Scientists found about 20 large 80-million-year-old dinosaur eggs when they unearthed a titanosaur nesting site in Brazil.

The dinosaur egg nest, which dates back to the Cretaceous period, approximately 145 to 66 million years ago, was discovered in an abandoned limestone mine in the rural area of Ponte Alta, in the southeastern Brazilian state of Minas Gerais.

Joao Ismael da Silva, a paleontology technician at the Federal University of Triangular Mineiro Ivor Price Paleontological Research Center, made the discovery in the 1990s, but the results of the analysis of the fossilized eggs have just been published.

“In the 1990s, I became aware of the occurrence of dinosaur eggs in Ponte Alta. In conversation with friends of mine who worked in limestone mining, I was able to recover some isolated eggs and, finally, an association of ten spherical eggs.,” Da Silva said in a statement.

A study on the discovery, published in the journal Scientific Reports, was authored by da Silva, his UFTM colleagues Luiz Carlos Borges Ribeiro and Thiago Marinho, and Argentine researchers Lucas Fiorelli and Agustin Martinelli, from the Regional Center for Scientific Research in La Rioja and the Argentine Museum of Natural Sciences.

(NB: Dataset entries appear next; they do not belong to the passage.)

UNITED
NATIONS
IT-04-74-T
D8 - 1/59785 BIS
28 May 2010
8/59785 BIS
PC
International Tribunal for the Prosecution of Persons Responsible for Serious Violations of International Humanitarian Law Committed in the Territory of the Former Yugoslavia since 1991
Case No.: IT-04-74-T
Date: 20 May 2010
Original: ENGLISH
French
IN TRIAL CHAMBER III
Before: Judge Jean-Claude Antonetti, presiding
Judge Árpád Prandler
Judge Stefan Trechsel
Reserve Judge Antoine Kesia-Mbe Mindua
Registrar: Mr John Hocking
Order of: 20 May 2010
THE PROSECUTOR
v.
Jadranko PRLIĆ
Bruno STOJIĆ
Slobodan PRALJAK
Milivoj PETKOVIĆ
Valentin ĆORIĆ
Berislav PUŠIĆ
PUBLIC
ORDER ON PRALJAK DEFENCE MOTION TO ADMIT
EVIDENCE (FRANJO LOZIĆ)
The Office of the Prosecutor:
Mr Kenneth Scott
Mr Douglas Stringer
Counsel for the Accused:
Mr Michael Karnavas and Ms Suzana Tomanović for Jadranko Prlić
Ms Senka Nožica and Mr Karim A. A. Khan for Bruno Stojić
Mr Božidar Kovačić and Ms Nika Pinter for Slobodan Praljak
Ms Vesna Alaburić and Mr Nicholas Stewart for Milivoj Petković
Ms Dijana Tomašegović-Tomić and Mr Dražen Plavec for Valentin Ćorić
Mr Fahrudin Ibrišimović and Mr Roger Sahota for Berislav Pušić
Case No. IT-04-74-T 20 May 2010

“From the associations of shells and eggs, and the macro and microscopic characteristics, it was possible to compare them with nests and fossil eggs from other parts of the world, mainly from the important sites already known in Argentina,” the UFTM statement said.

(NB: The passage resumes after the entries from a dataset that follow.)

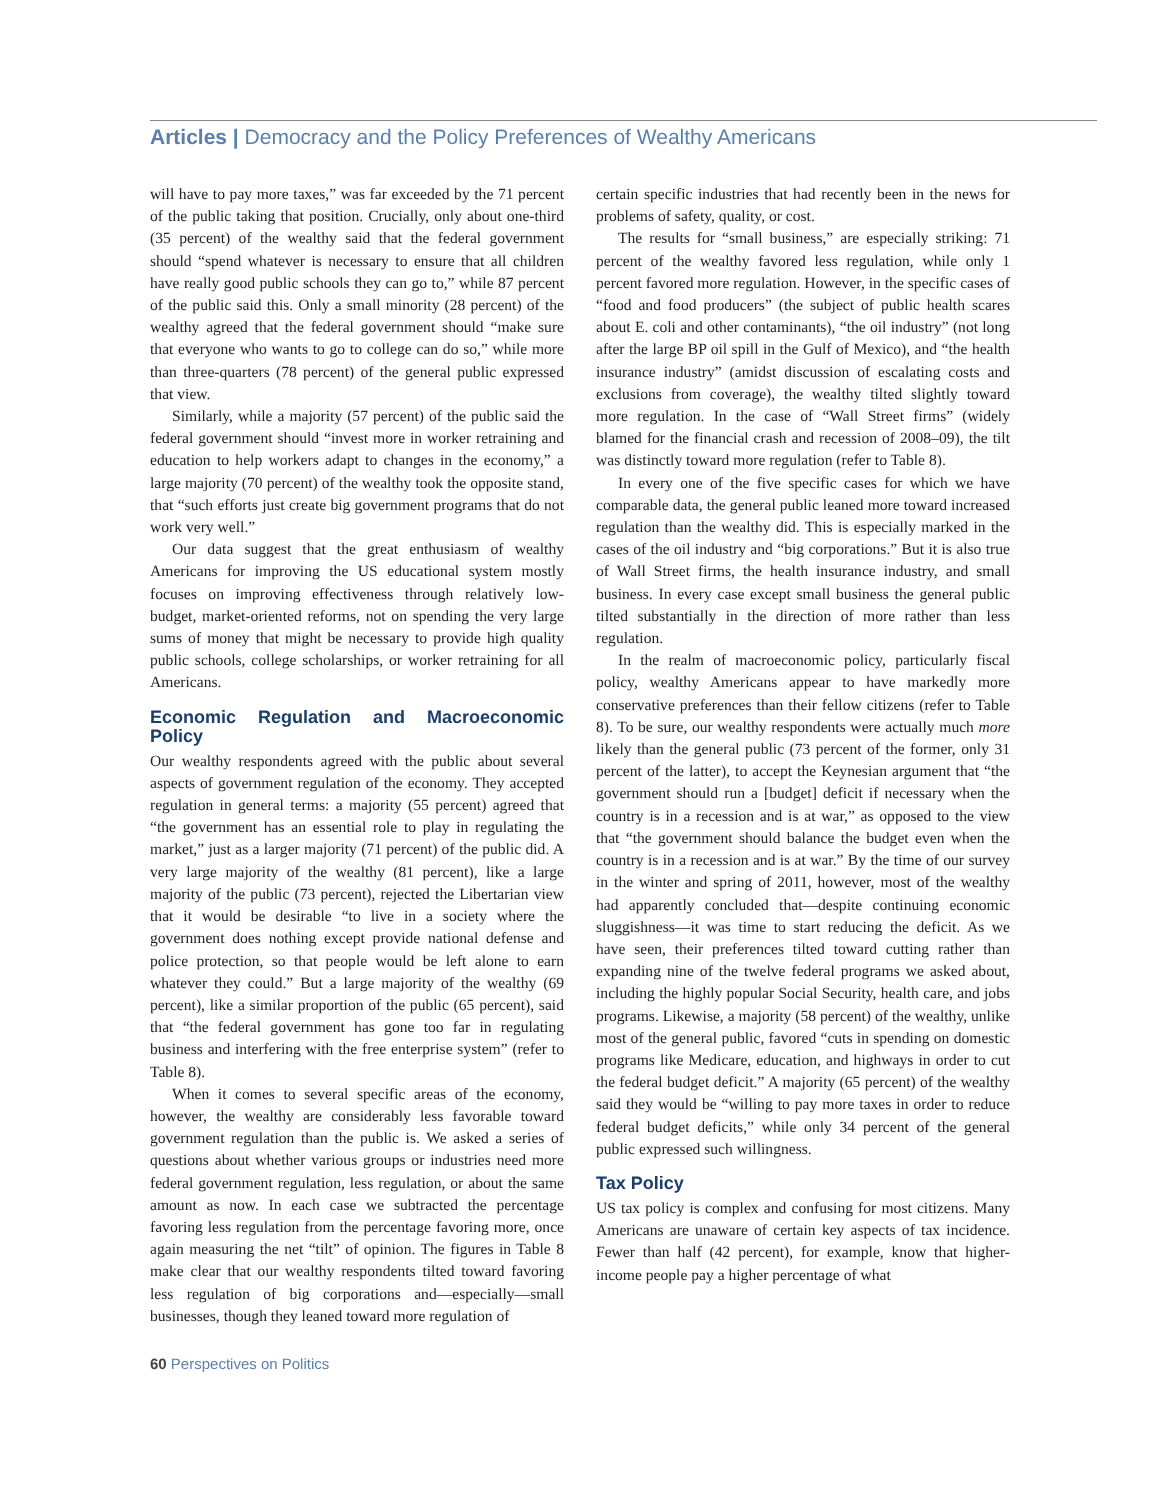Articles | Democracy and the Policy Preferences of Wealthy Americans
will have to pay more taxes,” was far exceeded by the 71 percent of the public taking that position. Crucially, only about one-third (35 percent) of the wealthy said that the federal government should “spend whatever is necessary to ensure that all children have really good public schools they can go to,” while 87 percent of the public said this. Only a small minority (28 percent) of the wealthy agreed that the federal government should “make sure that everyone who wants to go to college can do so,” while more than three-quarters (78 percent) of the general public expressed that view.
Similarly, while a majority (57 percent) of the public said the federal government should “invest more in worker retraining and education to help workers adapt to changes in the economy,” a large majority (70 percent) of the wealthy took the opposite stand, that “such efforts just create big government programs that do not work very well.”
Our data suggest that the great enthusiasm of wealthy Americans for improving the US educational system mostly focuses on improving effectiveness through relatively low-budget, market-oriented reforms, not on spending the very large sums of money that might be necessary to provide high quality public schools, college scholarships, or worker retraining for all Americans.
Economic Regulation and Macroeconomic Policy
Our wealthy respondents agreed with the public about several aspects of government regulation of the economy. They accepted regulation in general terms: a majority (55 percent) agreed that “the government has an essential role to play in regulating the market,” just as a larger majority (71 percent) of the public did. A very large majority of the wealthy (81 percent), like a large majority of the public (73 percent), rejected the Libertarian view that it would be desirable “to live in a society where the government does nothing except provide national defense and police protection, so that people would be left alone to earn whatever they could.” But a large majority of the wealthy (69 percent), like a similar proportion of the public (65 percent), said that “the federal government has gone too far in regulating business and interfering with the free enterprise system” (refer to Table 8).
When it comes to several specific areas of the economy, however, the wealthy are considerably less favorable toward government regulation than the public is. We asked a series of questions about whether various groups or industries need more federal government regulation, less regulation, or about the same amount as now. In each case we subtracted the percentage favoring less regulation from the percentage favoring more, once again measuring the net “tilt” of opinion. The figures in Table 8 make clear that our wealthy respondents tilted toward favoring less regulation of big corporations and—especially—small businesses, though they leaned toward more regulation of
certain specific industries that had recently been in the news for problems of safety, quality, or cost.
The results for “small business,” are especially striking: 71 percent of the wealthy favored less regulation, while only 1 percent favored more regulation. However, in the specific cases of “food and food producers” (the subject of public health scares about E. coli and other contaminants), “the oil industry” (not long after the large BP oil spill in the Gulf of Mexico), and “the health insurance industry” (amidst discussion of escalating costs and exclusions from coverage), the wealthy tilted slightly toward more regulation. In the case of “Wall Street firms” (widely blamed for the financial crash and recession of 2008–09), the tilt was distinctly toward more regulation (refer to Table 8).
In every one of the five specific cases for which we have comparable data, the general public leaned more toward increased regulation than the wealthy did. This is especially marked in the cases of the oil industry and “big corporations.” But it is also true of Wall Street firms, the health insurance industry, and small business. In every case except small business the general public tilted substantially in the direction of more rather than less regulation.
In the realm of macroeconomic policy, particularly fiscal policy, wealthy Americans appear to have markedly more conservative preferences than their fellow citizens (refer to Table 8). To be sure, our wealthy respondents were actually much more likely than the general public (73 percent of the former, only 31 percent of the latter), to accept the Keynesian argument that “the government should run a [budget] deficit if necessary when the country is in a recession and is at war,” as opposed to the view that “the government should balance the budget even when the country is in a recession and is at war.” By the time of our survey in the winter and spring of 2011, however, most of the wealthy had apparently concluded that—despite continuing economic sluggishness—it was time to start reducing the deficit. As we have seen, their preferences tilted toward cutting rather than expanding nine of the twelve federal programs we asked about, including the highly popular Social Security, health care, and jobs programs. Likewise, a majority (58 percent) of the wealthy, unlike most of the general public, favored “cuts in spending on domestic programs like Medicare, education, and highways in order to cut the federal budget deficit.” A majority (65 percent) of the wealthy said they would be “willing to pay more taxes in order to reduce federal budget deficits,” while only 34 percent of the general public expressed such willingness.
Tax Policy
US tax policy is complex and confusing for most citizens. Many Americans are unaware of certain key aspects of tax incidence. Fewer than half (42 percent), for example, know that higher-income people pay a higher percentage of what
60 Perspectives on Politics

“Titanosaurs were the largest land animals of all time” Marinho said. “The titanosaurs from Uberaba reached up to 25 m [82 feet] in length, which is very striking and contrasts with the size of their eggs (about 12 cm [4.75 inches] in diameter).”

 

“The titanosaurs,” he said “would have been colonial and generalist in their reproductive aspects, nesting in a herd in a huge area, building massive nests with dozens of eggs, and possibly they would have had philopatric behaviors, something similar to sea turtles that periodically return to nest at the same sites.”

The dinosaurs would bury approximately 10 eggs at a time, in what is known as a brood, in order for the temperature to remain controlled until the babies hatched, not unlike many reptiles today.

“This publication reinforces the importance of the municipality of Uberaba in the field of paleontology, especially dinosaurs, and strengthens the relevance of the Uberaba Geopark Project with UNESCO, [the United Nations cultural agency] since this plurality of discoveries most relevant international geological heritage present in the municipality,” Borges Ribeiro said.

Remains belonging to titanosaurs have been found all over the world. They were a diverse group of dinosaurs and the last of the long-necked sauropods, believed to have been wiped out in the extinction-level at the end of the Cretaceous period.